Diana Archangeli, a linguistics professor at the University of Arizona, was recently interviewed by Scientific American about her use of ultrasound. Since 2004 she’s used it in her research.

“You can imagine if you walk into a village and say, ‘Look, people, all I want to do is blow-dry your tongue and glue things to it,’ people might be a little nervous.”

And skittishness was a trait that people in the past—especially those in countries and regions with dying languages—exhibited. The peoples there tended to be far behind the technological curve and strange devices that were meant to probe or poke their mouths and throat were looked upon with suspicion…sometimes abject horror.

Yet, because of the rapid advancement of miniaturization, new projection and transmission technologies, and hand held devices that aren’t intrusive or downright scary-looking, Archangeli and roughly 40 other linguistic researchers like her, now have the ability to reach the people who still speak a language that’s quickly fading from the Earth and record it for historical archives and study.

Some of the fastest speech patterns in human language have been captured and stored, including the archaic and fast disappearing “click” consonants many ancient African languages used.
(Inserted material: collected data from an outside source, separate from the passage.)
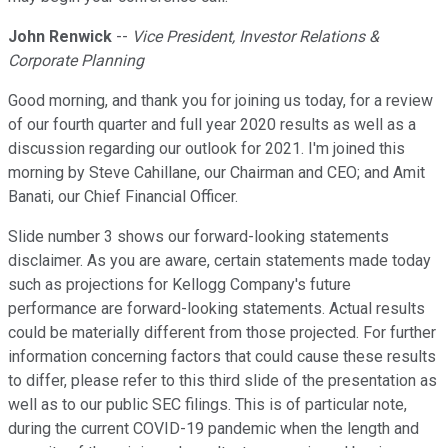
John Renwick
--
Vice President, Investor Relations &
Corporate Planning
Good morning, and thank you for joining us today, for a review
of our fourth quarter and full year 2020 results as well as a
discussion regarding our outlook for 2021. I'm joined this
morning by Steve Cahillane, our Chairman and CEO; and Amit
Banati, our Chief Financial Officer.
Slide number 3 shows our forward-looking statements
disclaimer. As you are aware, certain statements made today
such as projections for Kellogg Company's future
performance are forward-looking statements. Actual results
could be materially different from those projected. For further
information concerning factors that could cause these results
to differ, please refer to this third slide of the presentation as
well as to our public SEC filings. This is of particular note,
during the current COVID-19 pandemic when the length and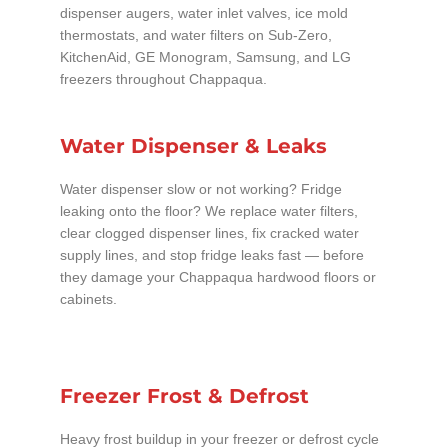
dispenser augers, water inlet valves, ice mold
thermostats, and water filters on Sub-Zero,
KitchenAid, GE Monogram, Samsung, and LG
freezers throughout Chappaqua.
Water Dispenser & Leaks
Water dispenser slow or not working? Fridge
leaking onto the floor? We replace water filters,
clear clogged dispenser lines, fix cracked water
supply lines, and stop fridge leaks fast — before
they damage your Chappaqua hardwood floors or
cabinets.
Freezer Frost & Defrost
Heavy frost buildup in your freezer or defrost cycle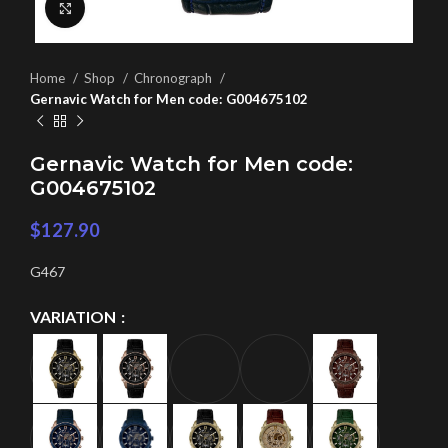
Click to enlarge
Home
Shop
Chronograph
Gernavic Watch for Men code: G004675102
Gernavic Watch for Men code:
G004675102
$
127.90
G467
VARIATION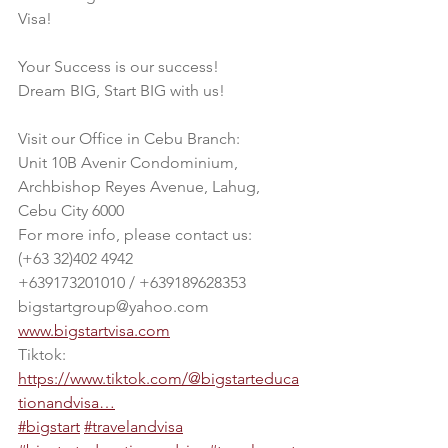
Visa! 
Your Success is our success!
Dream BIG, Start BIG with us!
Visit our Office in Cebu Branch:
Unit 10B Avenir Condominium, 
Archbishop Reyes Avenue, Lahug, 
Cebu City 6000
For more info, please contact us:
(+63 32)402 4942
+639173201010 / +639189628353
bigstartgroup@yahoo.com
www.bigstartvisa.com
Tiktok: 
https://www.tiktok.com/@bigstarteduca
tionandvisa…
#bigstart
#travelandvisa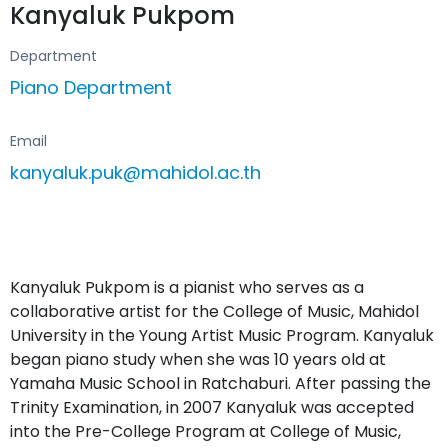
Kanyaluk Pukpom
Department
Piano Department
Email
kanyaluk.puk@mahidol.ac.th
Kanyaluk Pukpom is a pianist who serves as a
collaborative artist for the College of Music, Mahidol
University in the Young Artist Music Program. Kanyaluk
began piano study when she was 10 years old at
Yamaha Music School in Ratchaburi. After passing the
Trinity Examination, in 2007 Kanyaluk was accepted
into the Pre-College Program at College of Music,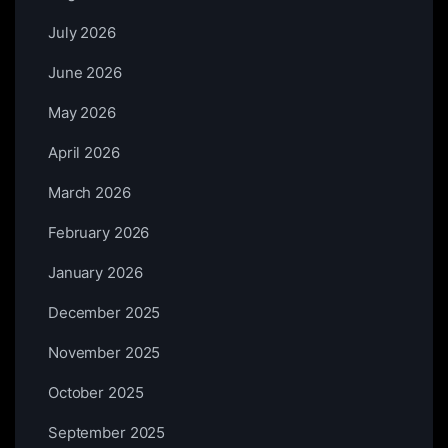
July 2026
June 2026
May 2026
April 2026
March 2026
February 2026
January 2026
December 2025
November 2025
October 2025
September 2025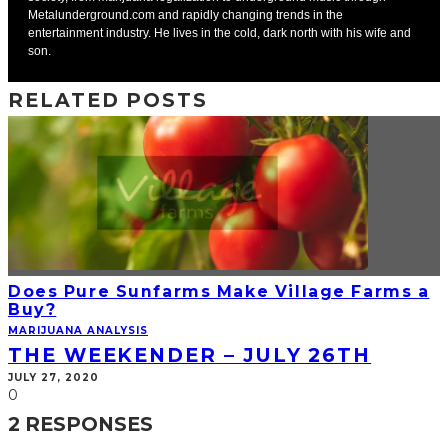
Metalunderground.com and rapidly changing trends in the
entertainment industry. He lives in the cold, dark north with his wife and
son.
RELATED POSTS
Does Pure Sunfarms Make Village Farms a
Buy?
MARIJUANA ANALYSIS
THE WEEKENDER – JULY 26TH
JULY 27, 2020
0
2 RESPONSES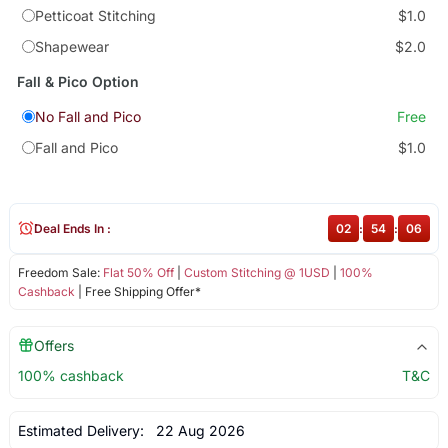
Petticoat Stitching
$1.0
Shapewear
$2.0
Fall & Pico Option
No Fall and Pico
Free
Fall and Pico
$1.0
Deal Ends In :
02
:
54
:
06
Freedom Sale:
Flat 50% Off
|
Custom Stitching @ 1USD
|
100%
Cashback
| Free Shipping Offer*
Offers
100% cashback
T&C
Estimated Delivery:
22 Aug 2026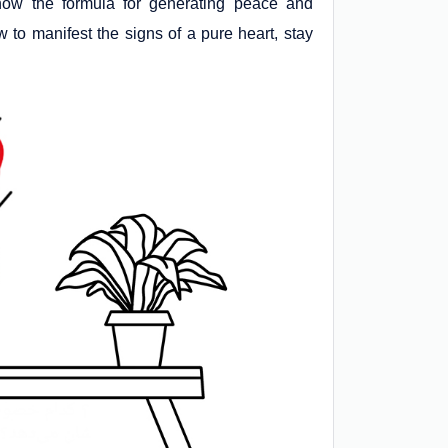
 know the formula for generating peace and
 to manifest the signs of a pure heart, stay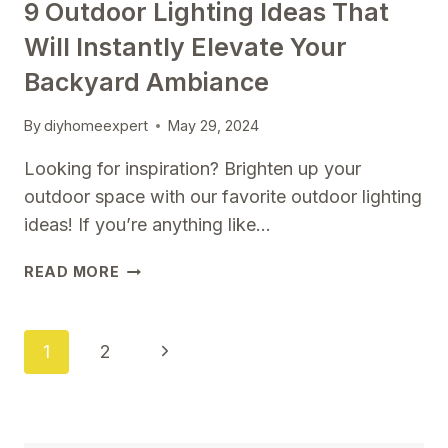
9 Outdoor Lighting Ideas That
Will Instantly Elevate Your
Backyard Ambiance
By
diyhomeexpert
May 29, 2024
Looking for inspiration? Brighten up your
outdoor space with our favorite outdoor lighting
ideas! If you’re anything like…
9
READ MORE
OUTDOOR
LIGHTING
IDEAS
Page
Next
1
2
THAT
Navigation
WILL
Page
INSTANTLY
ELEVATE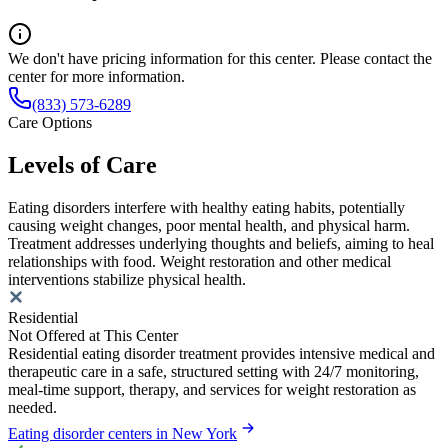
We don't have pricing information for this center. Please contact the
center for more information.
(833) 573-6289
Care Options
Levels of Care
Eating disorders interfere with healthy eating habits, potentially
causing weight changes, poor mental health, and physical harm.
Treatment addresses underlying thoughts and beliefs, aiming to heal
relationships with food. Weight restoration and other medical
interventions stabilize physical health.
Residential
Not Offered at This Center
Residential eating disorder treatment provides intensive medical and
therapeutic care in a safe, structured setting with 24/7 monitoring,
meal-time support, therapy, and services for weight restoration as
needed.
Eating disorder centers in New York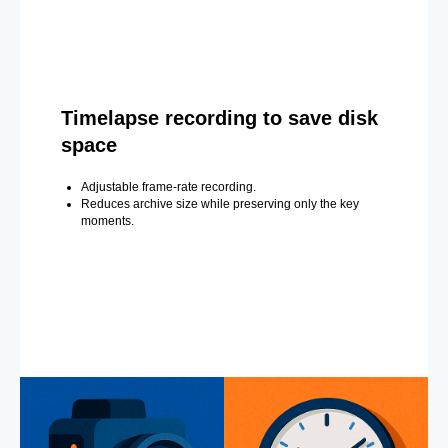
Timelapse recording to save disk
space
Adjustable frame-rate recording.
Reduces archive size while preserving only the key
moments.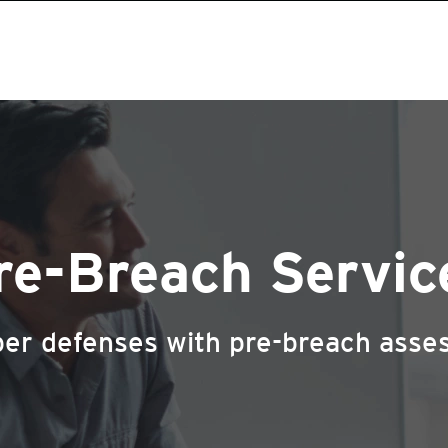
re-Breach Servic
yber defenses with pre-breach asse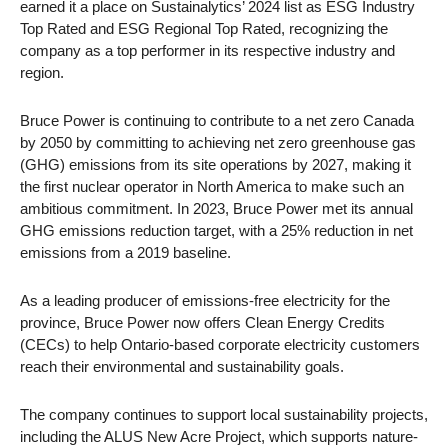
earned it a place on Sustainalytics’ 2024 list as ESG Industry
Top Rated and ESG Regional Top Rated, recognizing the
company as a top performer in its respective industry and
region.
Bruce Power is continuing to contribute to a net zero Canada
by 2050 by committing to achieving net zero greenhouse gas
(GHG) emissions from its site operations by 2027, making it
the first nuclear operator in North America to make such an
ambitious commitment. In 2023, Bruce Power met its annual
GHG emissions reduction target, with a 25% reduction in net
emissions from a 2019 baseline.
As a leading producer of emissions-free electricity for the
province, Bruce Power now offers Clean Energy Credits
(CECs) to help Ontario-based corporate electricity customers
reach their environmental and sustainability goals.
The company continues to support local sustainability projects,
including the ALUS New Acre Project, which supports nature-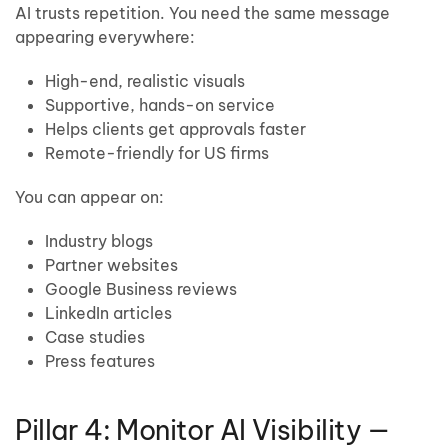
AI trusts repetition. You need the same message
appearing everywhere:
High-end, realistic visuals
Supportive, hands-on service
Helps clients get approvals faster
Remote-friendly for US firms
You can appear on:
Industry blogs
Partner websites
Google Business reviews
LinkedIn articles
Case studies
Press features
Pillar 4: Monitor AI Visibility —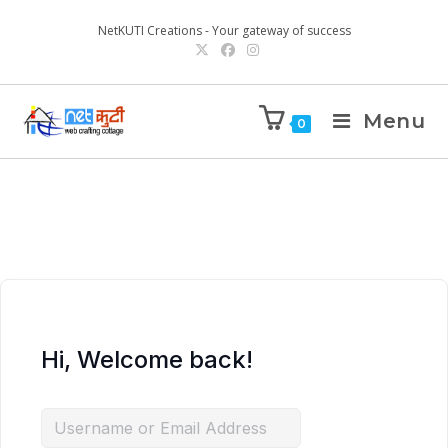
NetKUTI Creations - Your gateway of success
Menu
0
Hi, Welcome back!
The captured speech, and analysis that follows, permits the scientists to study vagaries of regional culture, the development of sociological structures, community evolution, the origins of people and the transformation, mutation and variation of indigenous languages.Ultrasound technology enhances the entire process and affords the additional capability to create a resource bank of universal phonetics that categorizes and codifies all the languages of the world.

Amanda Miller, a visiting assistant professor at Ohio State University, also incorporates advanced ultrasound technology in her research. Having used it successfully for a number of years, during 2009 she published an important compilation of African click languages including the biophysics of the speech sounds such as where the air originates from, how the mouth constricts when forming the hard consonants, and the actual mechanics of the mouth during articulation of the words.

All those factors led to the creation of a properly classified alphabet—the first of its kind—the International Phonetic Alphabet.

“Once you have the [clicks’ classifications and] sub-classifications,” Miller told Scientific American, “you can begin to see similarities to other sounds…in English, for example,” Miller said.

Other speech experts are now using the advantages ultrasound technology brings to teach foreign languages, school the deaf in the biomechanics of speech and for advanced speech therapy.